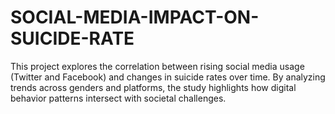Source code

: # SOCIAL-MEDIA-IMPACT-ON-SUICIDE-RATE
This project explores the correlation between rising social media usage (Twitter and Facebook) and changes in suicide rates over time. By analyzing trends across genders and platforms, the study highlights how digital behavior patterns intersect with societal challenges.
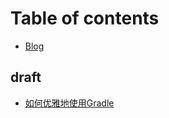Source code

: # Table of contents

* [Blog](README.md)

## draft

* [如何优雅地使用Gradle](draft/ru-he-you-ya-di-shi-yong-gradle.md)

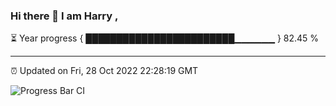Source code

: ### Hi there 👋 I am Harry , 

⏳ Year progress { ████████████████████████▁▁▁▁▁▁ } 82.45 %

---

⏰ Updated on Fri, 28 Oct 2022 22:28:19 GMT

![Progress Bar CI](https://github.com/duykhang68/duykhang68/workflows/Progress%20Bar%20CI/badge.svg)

※

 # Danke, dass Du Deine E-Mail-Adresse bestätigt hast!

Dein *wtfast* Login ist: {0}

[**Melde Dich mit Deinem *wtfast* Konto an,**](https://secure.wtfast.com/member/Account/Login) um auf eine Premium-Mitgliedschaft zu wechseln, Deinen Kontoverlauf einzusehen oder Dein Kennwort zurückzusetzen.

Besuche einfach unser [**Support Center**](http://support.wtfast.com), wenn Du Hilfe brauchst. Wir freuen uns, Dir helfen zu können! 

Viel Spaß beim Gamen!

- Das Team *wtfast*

※

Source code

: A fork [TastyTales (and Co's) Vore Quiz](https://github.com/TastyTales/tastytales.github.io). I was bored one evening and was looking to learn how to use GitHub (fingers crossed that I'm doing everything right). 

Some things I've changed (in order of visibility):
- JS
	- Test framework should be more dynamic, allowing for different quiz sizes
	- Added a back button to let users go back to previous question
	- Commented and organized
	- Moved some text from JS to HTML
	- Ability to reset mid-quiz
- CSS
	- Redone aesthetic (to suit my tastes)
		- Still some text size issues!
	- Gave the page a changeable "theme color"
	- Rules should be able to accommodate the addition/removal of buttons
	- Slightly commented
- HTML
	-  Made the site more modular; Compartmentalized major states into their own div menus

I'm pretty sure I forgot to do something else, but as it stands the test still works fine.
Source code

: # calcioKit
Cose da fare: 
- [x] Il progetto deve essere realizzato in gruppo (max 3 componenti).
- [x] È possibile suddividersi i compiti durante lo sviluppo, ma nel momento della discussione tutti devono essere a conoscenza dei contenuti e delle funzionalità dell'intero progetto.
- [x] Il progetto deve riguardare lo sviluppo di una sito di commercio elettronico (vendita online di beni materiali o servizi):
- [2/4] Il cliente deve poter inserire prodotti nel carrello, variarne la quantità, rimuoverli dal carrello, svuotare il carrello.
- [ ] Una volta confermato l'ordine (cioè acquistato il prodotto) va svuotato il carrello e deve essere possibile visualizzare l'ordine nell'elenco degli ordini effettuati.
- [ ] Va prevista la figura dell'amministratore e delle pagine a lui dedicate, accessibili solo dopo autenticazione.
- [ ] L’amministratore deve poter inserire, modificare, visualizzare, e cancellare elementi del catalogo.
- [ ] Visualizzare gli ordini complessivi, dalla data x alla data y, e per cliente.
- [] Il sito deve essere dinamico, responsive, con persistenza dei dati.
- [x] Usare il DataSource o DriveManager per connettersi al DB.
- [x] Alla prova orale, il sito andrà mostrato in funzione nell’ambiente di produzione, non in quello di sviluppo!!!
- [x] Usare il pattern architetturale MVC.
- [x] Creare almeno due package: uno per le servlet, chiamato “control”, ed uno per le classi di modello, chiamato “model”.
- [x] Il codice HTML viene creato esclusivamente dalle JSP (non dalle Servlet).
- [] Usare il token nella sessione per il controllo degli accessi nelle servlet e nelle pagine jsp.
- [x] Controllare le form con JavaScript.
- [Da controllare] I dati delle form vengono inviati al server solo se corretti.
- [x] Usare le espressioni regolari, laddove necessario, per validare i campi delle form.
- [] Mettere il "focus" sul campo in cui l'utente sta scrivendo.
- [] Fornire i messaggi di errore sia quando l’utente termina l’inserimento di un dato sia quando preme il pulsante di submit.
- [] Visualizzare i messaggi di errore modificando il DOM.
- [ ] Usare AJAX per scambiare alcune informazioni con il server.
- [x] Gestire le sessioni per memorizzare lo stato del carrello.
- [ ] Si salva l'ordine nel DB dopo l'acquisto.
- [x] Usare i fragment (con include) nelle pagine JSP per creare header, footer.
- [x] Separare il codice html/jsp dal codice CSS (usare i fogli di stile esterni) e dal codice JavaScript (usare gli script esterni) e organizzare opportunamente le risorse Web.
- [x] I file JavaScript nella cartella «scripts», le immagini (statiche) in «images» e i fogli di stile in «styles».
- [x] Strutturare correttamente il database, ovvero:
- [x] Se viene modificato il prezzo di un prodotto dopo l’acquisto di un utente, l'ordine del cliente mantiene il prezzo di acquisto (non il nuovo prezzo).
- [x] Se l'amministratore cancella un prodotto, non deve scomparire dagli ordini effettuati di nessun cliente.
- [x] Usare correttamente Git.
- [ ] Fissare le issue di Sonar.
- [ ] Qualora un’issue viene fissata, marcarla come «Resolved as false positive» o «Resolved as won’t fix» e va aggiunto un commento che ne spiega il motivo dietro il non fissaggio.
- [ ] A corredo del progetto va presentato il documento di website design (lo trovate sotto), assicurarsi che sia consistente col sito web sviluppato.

※

▶ [Exercise aim]: Copy the lines of the material above from the line with "Besuche einfach unser" up to and including the line with "- Das Team *wtfast*", reproducing them character for character.

▶ [Answer]:
Besuche einfach unser [**Support Center**](http://support.wtfast.com), wenn Du Hilfe brauchst. Wir freuen uns, Dir helfen zu können! 

Viel Spaß beim Gamen!

- Das Team *wtfast*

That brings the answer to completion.